The industry cannot afford to have these new players subsumed into the old independent technology names. Clients would have moved from company A to company B. B becomes A, and they have to buy back the same technology again. In today’s market this will excite no-one. The thought of the independent tech companies being bought by their competitors or the banks is even less palatable.
For many people not having the big banks in this space is a major concern. These organisation were set-up to do the ‘heavy-lifting’, they had the capacity to deal with all eventualities.
Experience had shown them that you need to invest in all areas, from network engineers through to support teams, and this is just as important as having the best developers. If systems do go down, without the right people in place, it could take months for firms to redesign their architecture and get back online.
So where does this leave us? We are starting to see some of the banks who are still focusing on FX looking at new solutions. The rise in areas like secondary market liquidity means that they are even introducing connects to other liquidity providers. This would never have happened in the past. But, I would argue that even though they are looking at these options, deep down most banks have little appetite for FX risk. If they offer liquidity and then hedge this risk straight out to the market they are not creating a real price. It is therefore very unlikely that having passed on the technology development baton they will want to get back into this space. Their key people have left and they are still faced with other priorities.
I know I have painted a negative picture, but the market always finds a solution.
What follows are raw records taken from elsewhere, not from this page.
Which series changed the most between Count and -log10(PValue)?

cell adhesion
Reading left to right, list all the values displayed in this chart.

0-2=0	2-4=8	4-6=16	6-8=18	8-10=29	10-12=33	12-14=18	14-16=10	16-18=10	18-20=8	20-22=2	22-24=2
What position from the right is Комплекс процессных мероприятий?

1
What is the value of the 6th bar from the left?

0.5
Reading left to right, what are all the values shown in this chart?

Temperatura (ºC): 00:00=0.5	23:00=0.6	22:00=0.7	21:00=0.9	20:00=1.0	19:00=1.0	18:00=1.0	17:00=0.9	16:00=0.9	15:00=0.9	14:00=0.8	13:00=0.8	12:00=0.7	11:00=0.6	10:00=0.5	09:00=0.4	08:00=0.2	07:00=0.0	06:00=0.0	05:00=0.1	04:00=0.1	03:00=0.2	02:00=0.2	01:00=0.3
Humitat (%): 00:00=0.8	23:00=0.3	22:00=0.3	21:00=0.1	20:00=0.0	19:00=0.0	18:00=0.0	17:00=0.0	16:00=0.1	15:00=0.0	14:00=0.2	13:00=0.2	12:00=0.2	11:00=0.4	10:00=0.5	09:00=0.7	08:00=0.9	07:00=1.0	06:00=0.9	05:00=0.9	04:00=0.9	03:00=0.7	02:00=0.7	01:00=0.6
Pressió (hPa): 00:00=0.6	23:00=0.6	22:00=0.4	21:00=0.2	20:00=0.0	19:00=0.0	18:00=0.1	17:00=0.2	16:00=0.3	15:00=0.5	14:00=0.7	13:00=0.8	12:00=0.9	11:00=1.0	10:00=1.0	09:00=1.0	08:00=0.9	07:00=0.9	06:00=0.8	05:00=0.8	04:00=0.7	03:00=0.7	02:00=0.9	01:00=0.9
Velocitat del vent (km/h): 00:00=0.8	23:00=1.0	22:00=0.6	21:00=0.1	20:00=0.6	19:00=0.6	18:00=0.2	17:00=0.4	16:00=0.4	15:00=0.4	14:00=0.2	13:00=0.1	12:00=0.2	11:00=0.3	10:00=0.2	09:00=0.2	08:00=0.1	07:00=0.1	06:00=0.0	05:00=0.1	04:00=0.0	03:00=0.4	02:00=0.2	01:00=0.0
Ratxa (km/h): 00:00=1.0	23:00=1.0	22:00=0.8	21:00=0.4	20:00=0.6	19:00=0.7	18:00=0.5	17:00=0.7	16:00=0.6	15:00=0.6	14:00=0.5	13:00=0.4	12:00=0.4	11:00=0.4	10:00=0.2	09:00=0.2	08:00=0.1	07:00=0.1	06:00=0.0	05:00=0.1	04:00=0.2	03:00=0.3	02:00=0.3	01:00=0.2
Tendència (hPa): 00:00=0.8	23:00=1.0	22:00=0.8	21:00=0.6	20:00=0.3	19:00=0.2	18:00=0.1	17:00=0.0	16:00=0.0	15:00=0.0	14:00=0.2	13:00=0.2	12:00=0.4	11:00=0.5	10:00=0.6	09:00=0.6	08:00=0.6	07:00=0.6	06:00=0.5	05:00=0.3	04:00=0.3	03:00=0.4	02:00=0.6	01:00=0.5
The FX technology baton has been picked up and is being taken forward by a new type of trading firm or organisation, building on the work of the new start-ups.
The development role is now being undertaken by independent financial services companies, brokerages and vendors who have realised that the online trading space is an area to invest into. They are embracing new generation technology, often developed for equities and using it for forex trading. They are focused on latency, fast networks and sophisticated aggregation and making this work for clients.
These companies have the resources and are prepared to make the multi-million dollar investment required to develop new systems. They have benefited from the ‘talent’ which has left banks, and given them new roles, in fast moving entrepreneurial environments. I count my firm amongst this group.
They have also picked up on a key differentiator and USP, which is that platforms now need to be multi-asset. In banks technology was built in silos. Stacks owned by profit centres and aligned to separate budgets. The mythical trader who works across all asset-classes may not exist, but traders who focus, on, for example, the dollar and track its strength or weakness across FX, equities and commodities, and hedge with CFDs and fixed income are becoming an important target group. These traders want to trade on a collateralised basis across a single platform.
We have turned a full circle because it is now the banks who are knocking at the doors of these new technology companies, and asking about white-labelled and deep white-labelled solutions. They are finally feeling comfortable that outsourcing to the right company is a viable and realistic option. New generation technology has moved us forward and its continued development is very good news for the FX industry. The banks have passed on the FX technology baton and I am pleased to say I think it is in good hands.